わたしのアトピーは、まぶたのかゆみから始まりました。長い髪を短く切った直後だったので、髪が顔にかかってそれが肌を刺激してかゆくなったのだと思っていました。それまではずっと、前髪も一緒に、いつもうしろで一つに束ねていたので、髪が顔にかかるということはなかったのです。
もしそれが原因だったら、髪が触れなければかゆくならないということになりますが、髪が触れないようにしても、かゆみはなくならず、それどころかかゆみと赤みはどんどん広がっていくばかり……。でも、いまはちょっと調子が悪いだけで、まさかそれが8年間の地獄の始まりだとは、夢にも思っていませんでした。こんなのすぐに治るだろうと、タカをくくっていたのです。
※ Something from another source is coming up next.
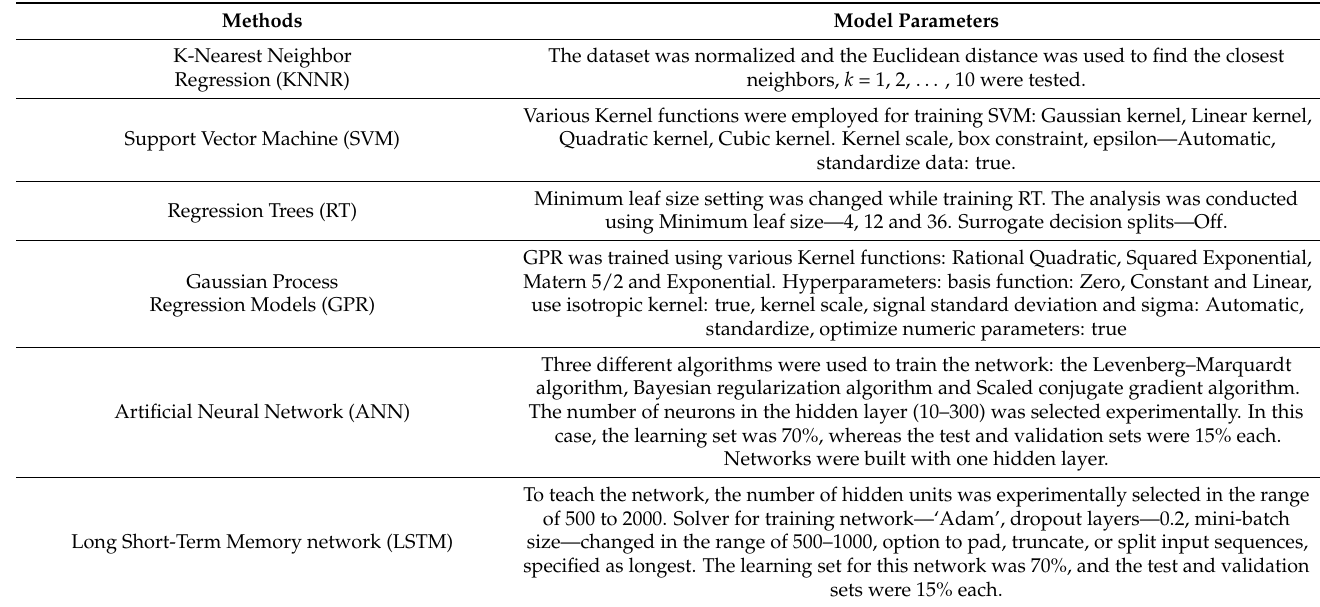
Table 2. Modeling parameters using the analyzed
よくならないので、焦ったわたしは、仕事を通して知っていたエステティシャンのところへ行ってみました。アトピーの人のケアをしているということを聞いていたからです。彼女が開口一番わたしに言ったことは、「治るまでに2年はかかりますので、覚悟してください」。
わたしは、冗談じゃない!と思いました。長くても数ヶ月で治る、いや、治す、と思っていたからです。2年かかると言われてショックを受けたのと同時に、その方に対して少しいやな気持ちも抱きました。「あなたに、アトピーの何がわかるというの? 何を根拠に2年だなんて言うの?」と。
結果的には、彼女の予言は正しかった。というか、結局、治るまでに彼女の見積もりの4倍ほどの時間がかかったわけですが…。
それからわたしの顔はみるみるその様を変えていきました。まぶたがカサカサして、カサカサすると弾力がなくなるので目があまり開かなくなってきます。赤みが出て、それが首などにも広がり、ついには体にまで……。あっという間に一目でアトピー患者とわかるほどひどくなってしまったのです。
かゆみや外見の変容、そして何よりも精神的なショックが大きかったのをよく覚えています。アトピーは容赦のない身体的な苦しみに加え、自分が自分でなくなっていくような、まるでヤスリでこころを削られるような精神的痛みを伴います。強くいたいのに強くいられない。笑いたいのに笑えない。そんな自分に嫌悪感が日々増していき、自分で自分をこれでもかと苦しめていた。自分をこんな人にしてしまった自分のことを、わたしは許せなかったのです。もしもいま、そんな気持ちを抱えている方がいたら、どうかほんの少しでもいいのでご自分のこころを優しく撫でてさしあげてください。どうか自分を痛めつけないで。
だいじょうぶ、だいじょうぶ、だいじょうぶ。